En los años 90, con la llegada del Mundial de Fútbol organizado en Italia, Omsi fabricó el primer asiento diseñado para instalaciones deportivas, el M90 después se instaló en el estadio Renato Dall'Ara de Bolonia, en el Tardini de Parma y en Sant'Elia  en Cagliari. A partir de entonces, Omsi empezó a centrar sus inversiones en la producción industrial de asientos para el mundo del deporte, que se convirtió así en la actividad principal de la empresa.
dallara años 90
En 2002, con la adquisición por parte de Ivars Spa, OMSI pasó a formar parte del grupo TWINS NETWORK, una marca internacional consolidada que reúne a numerosas empresas especializadas en la investigación, el diseño y la producción de componentes para asientos.
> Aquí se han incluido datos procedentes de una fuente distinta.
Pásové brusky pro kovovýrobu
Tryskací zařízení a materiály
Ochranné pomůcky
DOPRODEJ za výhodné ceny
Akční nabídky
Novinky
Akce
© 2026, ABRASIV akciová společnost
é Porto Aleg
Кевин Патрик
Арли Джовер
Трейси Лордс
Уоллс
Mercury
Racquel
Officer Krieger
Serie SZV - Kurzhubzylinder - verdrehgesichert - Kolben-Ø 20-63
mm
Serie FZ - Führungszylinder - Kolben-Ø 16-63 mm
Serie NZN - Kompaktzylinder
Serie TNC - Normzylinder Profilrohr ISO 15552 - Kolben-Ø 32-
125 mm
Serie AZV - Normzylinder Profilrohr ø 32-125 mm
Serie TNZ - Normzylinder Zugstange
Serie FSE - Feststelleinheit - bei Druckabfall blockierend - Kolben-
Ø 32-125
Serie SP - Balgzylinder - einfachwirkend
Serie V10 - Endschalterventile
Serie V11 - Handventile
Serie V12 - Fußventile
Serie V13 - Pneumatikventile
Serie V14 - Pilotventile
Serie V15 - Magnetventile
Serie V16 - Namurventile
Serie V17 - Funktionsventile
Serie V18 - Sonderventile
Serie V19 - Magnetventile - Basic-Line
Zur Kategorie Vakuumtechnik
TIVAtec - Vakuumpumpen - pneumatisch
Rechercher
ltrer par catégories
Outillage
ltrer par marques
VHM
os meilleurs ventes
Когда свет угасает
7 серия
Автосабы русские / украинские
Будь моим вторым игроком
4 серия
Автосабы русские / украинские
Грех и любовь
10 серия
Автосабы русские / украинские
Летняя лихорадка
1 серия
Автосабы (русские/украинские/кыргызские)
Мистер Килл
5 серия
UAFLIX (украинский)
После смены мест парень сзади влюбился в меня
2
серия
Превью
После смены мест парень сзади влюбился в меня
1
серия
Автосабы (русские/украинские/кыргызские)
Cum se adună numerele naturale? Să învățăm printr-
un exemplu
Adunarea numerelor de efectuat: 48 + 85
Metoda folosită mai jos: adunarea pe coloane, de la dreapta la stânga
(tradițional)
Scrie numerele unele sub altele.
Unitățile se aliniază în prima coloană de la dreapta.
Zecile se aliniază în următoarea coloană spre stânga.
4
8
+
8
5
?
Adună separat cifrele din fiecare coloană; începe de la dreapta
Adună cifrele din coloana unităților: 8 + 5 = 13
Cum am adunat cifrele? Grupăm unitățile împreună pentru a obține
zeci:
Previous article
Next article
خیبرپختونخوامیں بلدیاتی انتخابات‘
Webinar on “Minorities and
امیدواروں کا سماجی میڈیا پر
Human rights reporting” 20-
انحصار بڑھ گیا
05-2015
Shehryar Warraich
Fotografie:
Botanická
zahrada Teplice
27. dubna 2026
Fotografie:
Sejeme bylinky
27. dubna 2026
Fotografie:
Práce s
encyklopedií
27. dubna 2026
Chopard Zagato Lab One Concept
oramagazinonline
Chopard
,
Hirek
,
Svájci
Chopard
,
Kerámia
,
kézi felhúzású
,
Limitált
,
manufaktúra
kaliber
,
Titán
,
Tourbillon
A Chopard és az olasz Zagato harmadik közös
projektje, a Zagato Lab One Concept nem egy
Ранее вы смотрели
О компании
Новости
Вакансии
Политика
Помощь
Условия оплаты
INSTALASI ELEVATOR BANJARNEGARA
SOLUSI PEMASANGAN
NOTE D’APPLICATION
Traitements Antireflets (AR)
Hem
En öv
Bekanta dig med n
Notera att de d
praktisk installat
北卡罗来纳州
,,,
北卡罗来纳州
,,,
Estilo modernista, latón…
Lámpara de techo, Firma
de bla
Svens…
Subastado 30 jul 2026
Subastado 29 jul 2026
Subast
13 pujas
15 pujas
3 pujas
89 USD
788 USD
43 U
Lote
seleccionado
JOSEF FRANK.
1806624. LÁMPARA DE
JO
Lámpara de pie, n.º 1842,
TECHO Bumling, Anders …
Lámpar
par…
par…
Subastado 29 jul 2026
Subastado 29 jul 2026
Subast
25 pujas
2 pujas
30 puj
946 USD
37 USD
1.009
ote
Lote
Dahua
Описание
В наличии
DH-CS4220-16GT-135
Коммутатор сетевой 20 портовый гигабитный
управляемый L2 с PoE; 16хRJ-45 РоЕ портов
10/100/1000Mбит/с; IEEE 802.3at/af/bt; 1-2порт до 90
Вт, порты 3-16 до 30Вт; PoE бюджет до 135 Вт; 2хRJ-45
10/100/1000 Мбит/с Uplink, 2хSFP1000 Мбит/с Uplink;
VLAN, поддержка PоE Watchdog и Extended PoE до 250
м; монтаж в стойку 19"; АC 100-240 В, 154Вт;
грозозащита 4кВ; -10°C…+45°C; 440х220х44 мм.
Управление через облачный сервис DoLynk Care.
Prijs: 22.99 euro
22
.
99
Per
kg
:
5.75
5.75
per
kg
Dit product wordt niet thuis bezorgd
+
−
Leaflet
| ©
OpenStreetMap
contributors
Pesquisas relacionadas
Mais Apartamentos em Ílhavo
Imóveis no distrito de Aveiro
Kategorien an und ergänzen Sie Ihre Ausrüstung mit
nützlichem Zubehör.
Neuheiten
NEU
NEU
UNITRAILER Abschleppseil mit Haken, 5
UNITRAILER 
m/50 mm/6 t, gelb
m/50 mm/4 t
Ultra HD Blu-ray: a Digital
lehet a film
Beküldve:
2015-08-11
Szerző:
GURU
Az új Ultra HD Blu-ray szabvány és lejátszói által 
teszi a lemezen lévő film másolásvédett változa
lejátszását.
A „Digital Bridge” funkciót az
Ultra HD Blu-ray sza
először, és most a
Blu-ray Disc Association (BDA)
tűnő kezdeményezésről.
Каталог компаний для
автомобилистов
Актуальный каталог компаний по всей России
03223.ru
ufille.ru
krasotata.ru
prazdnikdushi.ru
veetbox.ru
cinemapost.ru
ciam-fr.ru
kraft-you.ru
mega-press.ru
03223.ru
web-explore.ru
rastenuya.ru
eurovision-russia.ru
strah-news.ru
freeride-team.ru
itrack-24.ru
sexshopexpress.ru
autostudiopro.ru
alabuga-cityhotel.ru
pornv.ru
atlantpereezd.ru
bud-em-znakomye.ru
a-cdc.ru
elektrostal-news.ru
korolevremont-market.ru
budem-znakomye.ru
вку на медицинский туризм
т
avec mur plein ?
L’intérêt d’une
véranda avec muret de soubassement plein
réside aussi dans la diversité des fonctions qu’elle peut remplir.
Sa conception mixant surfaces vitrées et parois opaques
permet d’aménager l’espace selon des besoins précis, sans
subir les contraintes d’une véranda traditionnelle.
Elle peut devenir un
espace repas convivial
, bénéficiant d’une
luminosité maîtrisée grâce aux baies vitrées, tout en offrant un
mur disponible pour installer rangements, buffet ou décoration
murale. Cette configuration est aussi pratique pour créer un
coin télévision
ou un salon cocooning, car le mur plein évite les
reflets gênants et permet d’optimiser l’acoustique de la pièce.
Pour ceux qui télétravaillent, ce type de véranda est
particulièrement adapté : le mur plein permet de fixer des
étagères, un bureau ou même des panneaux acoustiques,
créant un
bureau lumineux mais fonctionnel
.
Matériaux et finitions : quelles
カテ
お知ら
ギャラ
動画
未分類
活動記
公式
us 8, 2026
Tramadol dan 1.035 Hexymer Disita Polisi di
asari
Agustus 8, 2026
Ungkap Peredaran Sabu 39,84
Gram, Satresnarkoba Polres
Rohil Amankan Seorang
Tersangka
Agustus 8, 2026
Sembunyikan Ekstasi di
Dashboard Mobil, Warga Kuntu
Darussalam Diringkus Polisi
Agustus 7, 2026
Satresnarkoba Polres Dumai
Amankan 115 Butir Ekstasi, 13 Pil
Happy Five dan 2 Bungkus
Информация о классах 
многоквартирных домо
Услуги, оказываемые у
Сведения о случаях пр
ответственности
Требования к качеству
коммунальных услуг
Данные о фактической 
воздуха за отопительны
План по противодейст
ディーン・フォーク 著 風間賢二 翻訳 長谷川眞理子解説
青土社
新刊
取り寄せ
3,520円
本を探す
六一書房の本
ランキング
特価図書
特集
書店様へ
A través de filiales o participadas, el grupo está presente en todos los continentes, ofreciendo la calidad del Made in Italy en todo el mundo y una amplia presencia en el territorio, garantía de flexibilidad en la producción y en los plazos de entrega. 

Una vez que la empresa amplió su producción para incluir asientos de plástico para instalaciones escolares, comunitarias y públicas, OMSI se convirtió rápidamente en un referente internacional gracias al uso de tecnología punta, una amplia disponibilidad de moldes para diferentes tipos de productos y una selección de los materiales plásticos más adecuados utilizados.

OMSI ofrece a sus clientes un servicio completo y personalizado, desde el diseño y la producción de todos los componentes hasta la instalación de los asientos y el servicio posventa, proporcionando un producto de excelencia seguro, duradero y respetuoso con el medio ambiente.

La facturación de Omsi no ha dejado de crecer desde 2004, hasta duplicarse en los dos últimos años, y en el caso de la 80% se consigue en los mercados extranjeros. 

Hoy, mirando hacia atrás, no tenemos dudas sobre lo que nos espera. Porque hace tiempo que iniciamos nuestro viaje con la vista puesta en el mañana.